春曉冷笑道:“你們任府若窮成這樣,方才為何不求求淵主?也許他一心軟便賜你任府家財萬貫。”

任卿裕不知春曉為何突然炸了毛,思慮道:“若你實在不願與我一道,我去前頭架馬就是了。”

嗯?任將軍這意思,是要做她的車夫了?

春曉不自覺彎了下嘴角,強行正色道:“去吧。”

任卿裕聽了這話點點頭,竟真架了車。春曉在馬車裡聽著那人“架”的一聲,馬車緩緩起步,春曉也安心的閉上了雙眼。

任卿裕的馬術十分嫻熟,待春曉再次睜眼時,已過了足足六個時辰。

晏如晝輕敲車門,春曉便掀開簾子與他對視。

晏如晝下垂的眼眸閃爍著光亮:“楚小姐,天氣陰寒,今夜便在此處歇腳。”

春曉看向晏如晝的身後,正是一家客棧。

春曉應了一聲,抓著馬車兩側跳了下去,隨口道:“晏晏,幾日不見,你竟變得更乖啦。”

晏如晝呆呆地說了一聲:“嗯?”

春曉餘光掃見任卿裕略透一絲絕情的背影,歎聲道:“你們任府的人,要是都像你這樣乖順就好了。”

“還不曾問過,小姐為何不曾留在天淵?”晏如晝問。

春曉對答如流,將與任卿裕解釋的話又複述了一回:“淵主知我天性、憐我往事。叫我先在弈城待一段日子,一來是為了隔斷我與外界的不舍,二來則是為了叫我記錄外界民俗,好叫天淵了解民生。”

“原來是這樣……”晏如晝若有所思地點了點頭,“對了小姐,您的熱水。”

春曉看著晏如晝身邊半人高的浴桶,滿臉疑惑:“剛在客棧裡打來的嗎?為何不叫人送進去?”

“我本在偃月林外尋熱水,回來的時候車隊已經走了。半個時辰前才趕上您的馬車,主人叫我莫要來叨擾,我便提前趕到客棧替您接熱水了,我剛接好車隊便來了……”

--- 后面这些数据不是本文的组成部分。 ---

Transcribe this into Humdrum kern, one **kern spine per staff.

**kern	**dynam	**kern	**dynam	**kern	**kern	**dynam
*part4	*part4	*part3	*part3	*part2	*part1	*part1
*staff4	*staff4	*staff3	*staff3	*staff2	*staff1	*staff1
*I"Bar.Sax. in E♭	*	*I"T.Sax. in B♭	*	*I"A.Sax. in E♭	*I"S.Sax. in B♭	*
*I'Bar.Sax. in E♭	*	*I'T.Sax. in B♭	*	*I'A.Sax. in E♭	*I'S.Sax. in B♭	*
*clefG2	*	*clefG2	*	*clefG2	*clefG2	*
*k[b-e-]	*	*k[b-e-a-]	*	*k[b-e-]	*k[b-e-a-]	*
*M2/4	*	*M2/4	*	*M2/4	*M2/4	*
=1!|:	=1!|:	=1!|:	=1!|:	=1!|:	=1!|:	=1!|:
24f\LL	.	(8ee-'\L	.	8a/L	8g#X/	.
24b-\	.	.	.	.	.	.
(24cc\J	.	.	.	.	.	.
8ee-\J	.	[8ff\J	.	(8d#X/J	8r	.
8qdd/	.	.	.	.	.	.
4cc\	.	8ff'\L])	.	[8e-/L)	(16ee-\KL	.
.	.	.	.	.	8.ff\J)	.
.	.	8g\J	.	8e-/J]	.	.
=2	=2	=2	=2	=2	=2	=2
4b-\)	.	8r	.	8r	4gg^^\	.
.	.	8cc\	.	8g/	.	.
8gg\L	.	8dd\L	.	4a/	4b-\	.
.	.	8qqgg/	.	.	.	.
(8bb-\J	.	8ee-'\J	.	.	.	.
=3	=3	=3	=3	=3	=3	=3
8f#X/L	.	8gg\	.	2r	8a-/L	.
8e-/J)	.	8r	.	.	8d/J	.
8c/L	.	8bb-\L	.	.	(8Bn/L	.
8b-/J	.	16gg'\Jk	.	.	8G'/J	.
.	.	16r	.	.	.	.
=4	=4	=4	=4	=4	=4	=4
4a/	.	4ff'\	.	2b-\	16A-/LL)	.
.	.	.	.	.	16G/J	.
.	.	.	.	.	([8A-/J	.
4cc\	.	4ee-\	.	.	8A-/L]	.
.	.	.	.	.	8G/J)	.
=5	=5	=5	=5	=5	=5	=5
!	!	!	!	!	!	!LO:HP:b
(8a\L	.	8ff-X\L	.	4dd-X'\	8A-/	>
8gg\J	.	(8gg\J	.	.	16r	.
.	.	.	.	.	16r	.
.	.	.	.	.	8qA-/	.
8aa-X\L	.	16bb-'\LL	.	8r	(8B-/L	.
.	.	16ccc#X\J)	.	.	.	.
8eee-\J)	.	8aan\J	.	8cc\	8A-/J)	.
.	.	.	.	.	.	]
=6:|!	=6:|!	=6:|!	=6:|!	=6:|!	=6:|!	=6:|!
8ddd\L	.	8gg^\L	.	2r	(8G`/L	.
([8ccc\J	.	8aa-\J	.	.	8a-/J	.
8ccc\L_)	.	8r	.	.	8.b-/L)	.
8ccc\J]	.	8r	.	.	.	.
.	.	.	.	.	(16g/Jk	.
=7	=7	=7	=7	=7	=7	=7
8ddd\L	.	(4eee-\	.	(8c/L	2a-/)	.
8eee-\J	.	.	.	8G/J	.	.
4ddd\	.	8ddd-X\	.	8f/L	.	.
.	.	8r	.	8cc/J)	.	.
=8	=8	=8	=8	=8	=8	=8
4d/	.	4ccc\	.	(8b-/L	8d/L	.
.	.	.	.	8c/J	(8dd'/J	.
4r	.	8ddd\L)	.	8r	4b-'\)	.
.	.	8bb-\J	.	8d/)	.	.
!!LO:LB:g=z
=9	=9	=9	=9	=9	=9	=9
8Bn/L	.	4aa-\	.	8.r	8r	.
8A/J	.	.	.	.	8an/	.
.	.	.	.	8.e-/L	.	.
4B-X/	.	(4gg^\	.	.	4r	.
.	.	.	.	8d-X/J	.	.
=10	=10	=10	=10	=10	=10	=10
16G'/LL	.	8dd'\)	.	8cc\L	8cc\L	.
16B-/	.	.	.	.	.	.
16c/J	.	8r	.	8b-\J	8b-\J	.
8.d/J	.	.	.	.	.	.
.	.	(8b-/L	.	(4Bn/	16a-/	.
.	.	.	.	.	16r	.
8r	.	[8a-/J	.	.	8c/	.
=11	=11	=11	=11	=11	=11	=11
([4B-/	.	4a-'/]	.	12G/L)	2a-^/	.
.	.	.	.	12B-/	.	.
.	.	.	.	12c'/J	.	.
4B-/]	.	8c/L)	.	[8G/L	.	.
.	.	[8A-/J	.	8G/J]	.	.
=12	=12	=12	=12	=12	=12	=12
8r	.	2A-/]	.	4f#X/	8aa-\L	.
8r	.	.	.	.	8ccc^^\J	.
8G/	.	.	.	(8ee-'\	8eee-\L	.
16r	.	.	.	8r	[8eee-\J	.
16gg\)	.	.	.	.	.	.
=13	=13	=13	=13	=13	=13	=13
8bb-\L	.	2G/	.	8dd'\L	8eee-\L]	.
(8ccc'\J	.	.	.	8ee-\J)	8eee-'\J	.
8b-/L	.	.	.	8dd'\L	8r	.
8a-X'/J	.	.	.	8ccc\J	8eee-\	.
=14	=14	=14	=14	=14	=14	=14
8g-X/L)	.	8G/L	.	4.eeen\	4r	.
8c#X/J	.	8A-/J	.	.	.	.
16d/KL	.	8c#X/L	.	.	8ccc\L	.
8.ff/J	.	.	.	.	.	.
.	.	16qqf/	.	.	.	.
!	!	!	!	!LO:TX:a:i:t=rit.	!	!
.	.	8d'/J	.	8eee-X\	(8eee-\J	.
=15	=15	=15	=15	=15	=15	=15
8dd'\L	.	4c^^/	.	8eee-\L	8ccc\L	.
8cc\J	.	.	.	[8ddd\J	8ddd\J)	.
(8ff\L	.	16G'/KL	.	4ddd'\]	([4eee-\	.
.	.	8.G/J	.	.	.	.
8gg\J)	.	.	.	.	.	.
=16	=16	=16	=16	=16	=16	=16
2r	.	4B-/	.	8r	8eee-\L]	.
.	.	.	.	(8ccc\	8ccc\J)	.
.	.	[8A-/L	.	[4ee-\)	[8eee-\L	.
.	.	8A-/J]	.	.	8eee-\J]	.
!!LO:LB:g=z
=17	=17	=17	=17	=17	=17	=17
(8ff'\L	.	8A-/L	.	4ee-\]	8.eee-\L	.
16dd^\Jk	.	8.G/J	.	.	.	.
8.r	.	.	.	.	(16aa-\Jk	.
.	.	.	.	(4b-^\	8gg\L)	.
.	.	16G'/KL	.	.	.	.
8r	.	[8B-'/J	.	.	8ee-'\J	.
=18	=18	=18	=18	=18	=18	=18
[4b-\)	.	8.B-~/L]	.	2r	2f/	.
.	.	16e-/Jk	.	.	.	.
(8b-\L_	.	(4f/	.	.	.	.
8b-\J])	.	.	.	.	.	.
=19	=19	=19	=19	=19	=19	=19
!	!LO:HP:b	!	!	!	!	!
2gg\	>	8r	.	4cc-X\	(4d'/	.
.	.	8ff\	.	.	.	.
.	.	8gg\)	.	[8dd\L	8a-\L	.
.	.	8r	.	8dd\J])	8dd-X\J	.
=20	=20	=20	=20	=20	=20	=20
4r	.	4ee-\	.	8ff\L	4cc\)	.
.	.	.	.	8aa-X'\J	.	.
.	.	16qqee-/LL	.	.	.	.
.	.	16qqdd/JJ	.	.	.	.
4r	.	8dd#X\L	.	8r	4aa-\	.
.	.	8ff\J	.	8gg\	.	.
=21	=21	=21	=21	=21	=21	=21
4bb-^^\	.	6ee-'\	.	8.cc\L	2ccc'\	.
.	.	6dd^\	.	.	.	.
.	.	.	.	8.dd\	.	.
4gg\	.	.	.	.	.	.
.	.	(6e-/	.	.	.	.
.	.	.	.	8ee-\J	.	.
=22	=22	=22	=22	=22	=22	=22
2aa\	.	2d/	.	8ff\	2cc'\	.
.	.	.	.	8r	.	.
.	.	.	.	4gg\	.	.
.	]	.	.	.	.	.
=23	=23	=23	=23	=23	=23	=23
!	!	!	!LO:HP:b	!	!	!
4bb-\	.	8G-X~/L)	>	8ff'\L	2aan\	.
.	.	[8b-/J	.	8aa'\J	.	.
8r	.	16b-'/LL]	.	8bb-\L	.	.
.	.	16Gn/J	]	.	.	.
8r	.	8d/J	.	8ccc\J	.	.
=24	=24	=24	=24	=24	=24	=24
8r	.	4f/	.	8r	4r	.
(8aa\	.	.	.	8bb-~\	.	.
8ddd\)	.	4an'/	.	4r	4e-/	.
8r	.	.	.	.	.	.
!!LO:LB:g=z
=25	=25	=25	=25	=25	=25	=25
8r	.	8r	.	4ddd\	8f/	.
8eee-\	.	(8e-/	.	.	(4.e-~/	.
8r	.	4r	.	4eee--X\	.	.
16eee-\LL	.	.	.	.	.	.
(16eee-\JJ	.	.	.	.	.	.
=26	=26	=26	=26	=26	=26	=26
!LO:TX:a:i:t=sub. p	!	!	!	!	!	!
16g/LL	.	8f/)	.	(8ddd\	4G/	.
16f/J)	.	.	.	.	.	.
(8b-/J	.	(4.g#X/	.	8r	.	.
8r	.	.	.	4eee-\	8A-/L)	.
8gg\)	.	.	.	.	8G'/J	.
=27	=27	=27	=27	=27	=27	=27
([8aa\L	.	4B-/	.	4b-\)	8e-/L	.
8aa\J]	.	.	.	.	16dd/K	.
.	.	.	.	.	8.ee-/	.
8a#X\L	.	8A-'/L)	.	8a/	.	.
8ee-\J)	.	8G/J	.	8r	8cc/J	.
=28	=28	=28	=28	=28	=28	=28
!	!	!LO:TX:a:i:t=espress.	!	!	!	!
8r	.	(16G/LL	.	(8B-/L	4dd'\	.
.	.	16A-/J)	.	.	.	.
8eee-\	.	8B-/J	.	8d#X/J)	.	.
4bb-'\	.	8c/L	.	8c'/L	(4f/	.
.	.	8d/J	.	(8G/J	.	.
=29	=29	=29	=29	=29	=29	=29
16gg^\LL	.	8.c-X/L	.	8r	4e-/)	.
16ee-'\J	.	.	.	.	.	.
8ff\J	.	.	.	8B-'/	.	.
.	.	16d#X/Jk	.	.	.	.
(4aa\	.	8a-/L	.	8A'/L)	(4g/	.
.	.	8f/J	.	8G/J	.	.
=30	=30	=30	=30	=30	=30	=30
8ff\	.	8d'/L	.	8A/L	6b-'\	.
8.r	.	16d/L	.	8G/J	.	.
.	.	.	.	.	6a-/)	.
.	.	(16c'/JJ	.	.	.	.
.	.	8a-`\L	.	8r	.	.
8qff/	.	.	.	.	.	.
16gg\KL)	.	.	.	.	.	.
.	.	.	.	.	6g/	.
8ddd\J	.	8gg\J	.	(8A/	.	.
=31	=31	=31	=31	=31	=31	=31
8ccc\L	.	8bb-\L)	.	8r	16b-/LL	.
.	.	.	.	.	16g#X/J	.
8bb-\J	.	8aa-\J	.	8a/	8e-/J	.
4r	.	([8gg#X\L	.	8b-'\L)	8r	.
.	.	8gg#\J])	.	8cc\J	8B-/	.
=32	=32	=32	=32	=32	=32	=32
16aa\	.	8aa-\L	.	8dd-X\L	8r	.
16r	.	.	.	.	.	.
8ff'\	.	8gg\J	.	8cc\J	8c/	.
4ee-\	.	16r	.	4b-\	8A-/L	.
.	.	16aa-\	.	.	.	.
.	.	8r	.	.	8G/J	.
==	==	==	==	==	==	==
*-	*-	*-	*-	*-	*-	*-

春曉拍拍晏如晝的肩,將那浴桶穩穩地抱了起來:“好啦,我屋子在哪裡?幫我帶個路吧。”

“小姐你快放下,這怎麼可以!”晏如晝十分著急。

春曉在那浴桶後探出半個頭,嚇唬道:“快走快走,一會水涼了,我叫你在我屋子外搬一夜的洗澡水!”

晏如晝這才乖乖的站在前麵帶路。

入了屋子,春曉正準備趁著水溫合適早些泡澡,卻聽隔壁舞槍弄劍的聲音,於是貼在牆上喊道:“將軍,這都要二更天了,可否歇息會,叫我睡個安穩覺?”

任卿裕沒回應,不過也不舞劍了。

春曉美美泡了澡,果然舒心許多。於是又跑到窗邊坐著。

白日裡睡得太狠,此時的春曉毫無倦意。她將兩條腿垂在窗外,從此處恰好能瞭望天淵的雪山。她的思緒也不自覺地飄往遠處的寒山大殿。

楚青遊的心願便是叫春曉認祖歸宗、能夠餘生安穩。如今她終於回到天淵,那元微卻先言其他。春曉自然明白天淵所求並非正道,但在她心中,父親的遺願自是比什麼是非神魔重要得多。

春曉把頭埋進雙膝,嘟囔道:“雲澤與天淵,就像襄崖兩匹小狼,誰贏了便多些吃食,一樣的嘛。”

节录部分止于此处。